Warenannahme von Hackfleisch: Worauf du wirklich achten musst

von Thomas Zydeck | 11.05.2026 | HACCP Hygiene, QM in der Praxis

Hackfleisch gehört zu den empfindlichsten Lebensmitteln überhaupt. Große Oberfläche, viel Feuchtigkeit, perfekte Bedingungen für Keime. Genau deshalb entscheidet sich schon bei der Warenannahme von Hackfleisch, ob die Ware in deinem Betrieb wirklich sicher ist. Wer hier genau hinschaut, spart sich später Ärger und schützt seine Gäste.

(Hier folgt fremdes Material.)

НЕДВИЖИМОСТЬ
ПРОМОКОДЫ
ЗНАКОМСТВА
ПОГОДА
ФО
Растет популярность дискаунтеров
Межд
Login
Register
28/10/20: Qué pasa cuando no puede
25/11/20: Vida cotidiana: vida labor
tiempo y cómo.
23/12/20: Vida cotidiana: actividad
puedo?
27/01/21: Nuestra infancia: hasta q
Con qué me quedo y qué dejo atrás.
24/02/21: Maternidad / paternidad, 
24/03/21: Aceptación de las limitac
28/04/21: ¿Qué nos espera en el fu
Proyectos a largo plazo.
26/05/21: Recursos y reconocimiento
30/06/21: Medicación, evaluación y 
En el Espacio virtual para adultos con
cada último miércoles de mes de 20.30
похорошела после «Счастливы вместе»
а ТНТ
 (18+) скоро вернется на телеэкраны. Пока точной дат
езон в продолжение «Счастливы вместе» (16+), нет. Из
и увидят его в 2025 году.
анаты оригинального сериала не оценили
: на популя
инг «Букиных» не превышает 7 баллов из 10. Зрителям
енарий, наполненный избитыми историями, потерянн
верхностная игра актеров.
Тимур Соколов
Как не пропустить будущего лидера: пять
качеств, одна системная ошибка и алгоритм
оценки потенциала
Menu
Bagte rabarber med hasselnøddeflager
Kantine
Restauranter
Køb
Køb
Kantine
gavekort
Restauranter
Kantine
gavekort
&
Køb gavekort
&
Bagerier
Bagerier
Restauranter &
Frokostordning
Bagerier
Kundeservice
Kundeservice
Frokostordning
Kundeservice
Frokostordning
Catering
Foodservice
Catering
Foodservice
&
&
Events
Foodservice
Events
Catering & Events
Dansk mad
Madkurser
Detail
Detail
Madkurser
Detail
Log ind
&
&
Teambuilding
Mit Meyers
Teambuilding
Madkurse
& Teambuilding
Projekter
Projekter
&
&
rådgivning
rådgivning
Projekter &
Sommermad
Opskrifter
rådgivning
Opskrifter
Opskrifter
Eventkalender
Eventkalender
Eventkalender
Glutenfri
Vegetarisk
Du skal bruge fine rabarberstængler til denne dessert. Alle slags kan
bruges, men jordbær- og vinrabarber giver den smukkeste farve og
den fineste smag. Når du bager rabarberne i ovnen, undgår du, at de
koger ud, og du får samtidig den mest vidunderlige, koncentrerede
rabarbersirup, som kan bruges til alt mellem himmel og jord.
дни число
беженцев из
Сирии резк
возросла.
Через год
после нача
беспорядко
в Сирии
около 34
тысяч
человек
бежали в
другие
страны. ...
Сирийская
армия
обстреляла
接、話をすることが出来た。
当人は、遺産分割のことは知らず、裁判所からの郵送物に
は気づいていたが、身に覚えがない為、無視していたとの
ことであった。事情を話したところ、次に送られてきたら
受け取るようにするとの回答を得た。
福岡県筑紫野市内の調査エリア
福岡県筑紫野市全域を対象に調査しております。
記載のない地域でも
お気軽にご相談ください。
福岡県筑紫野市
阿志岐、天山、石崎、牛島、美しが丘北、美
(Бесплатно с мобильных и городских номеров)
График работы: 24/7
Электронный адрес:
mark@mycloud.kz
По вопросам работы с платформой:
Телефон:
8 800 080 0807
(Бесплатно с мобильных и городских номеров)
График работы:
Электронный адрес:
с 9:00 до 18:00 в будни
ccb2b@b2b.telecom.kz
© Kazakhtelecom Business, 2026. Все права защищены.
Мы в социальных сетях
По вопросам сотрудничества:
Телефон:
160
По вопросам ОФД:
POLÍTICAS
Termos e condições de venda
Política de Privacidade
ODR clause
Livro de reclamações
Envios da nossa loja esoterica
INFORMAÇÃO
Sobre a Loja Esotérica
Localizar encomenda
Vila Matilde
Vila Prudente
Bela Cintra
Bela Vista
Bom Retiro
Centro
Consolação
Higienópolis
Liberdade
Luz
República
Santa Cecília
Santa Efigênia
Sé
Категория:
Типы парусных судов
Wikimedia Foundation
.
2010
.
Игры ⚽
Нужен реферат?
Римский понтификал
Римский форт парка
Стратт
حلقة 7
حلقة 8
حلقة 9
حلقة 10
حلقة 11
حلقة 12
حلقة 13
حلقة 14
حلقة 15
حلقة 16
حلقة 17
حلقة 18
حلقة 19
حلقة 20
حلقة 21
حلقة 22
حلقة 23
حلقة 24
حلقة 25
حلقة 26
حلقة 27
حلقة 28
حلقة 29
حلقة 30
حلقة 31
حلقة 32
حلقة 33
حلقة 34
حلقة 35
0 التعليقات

Der Wareneingang ist deine erste und oft beste Kontrollstelle. Ist die Lieferung erst eingelagert und verarbeitet, lässt sich ein Fehler kaum noch reparieren. Umso wichtiger ist ein klarer Blick auf Temperatur, Frische und Papiere.

Warum gewolftes Fleisch so schnell zum Problem wird

Beim Wolfen wird das Fleisch stark zerkleinert. Dadurch entsteht eine riesige Oberfläche, auf der sich Bakterien wie Salmonellen, E. coli oder Listerien besonders wohlfühlen. Was vorher tief im Muskel saß, liegt jetzt offen und verteilt.

Dazu kommt der hohe Wasser- und Eiweißanteil. Beides beschleunigt das Keimwachstum zusätzlich, sobald die Temperatur steigt. Faschiertes verzeiht deshalb keine Nachlässigkeit an der Rampe.

Hackfleisch, Fleischzubereitung oder Faschiertes?

Für die richtige Prüfung solltest du wissen, was genau auf der Palette liegt. Die Begriffe klingen ähnlich, haben aber unterschiedliche Grenzwerte.

  • Hackfleisch (Faschiertes): reines, gewolftes Muskelfleisch ohne Zusätze wie Salz oder Gewürze.
  • Fleischzubereitung: Hackfleisch mit zugesetzten Zutaten, zum Beispiel gewürztes Mett, Bratwurstbrät oder mariniertes Hack.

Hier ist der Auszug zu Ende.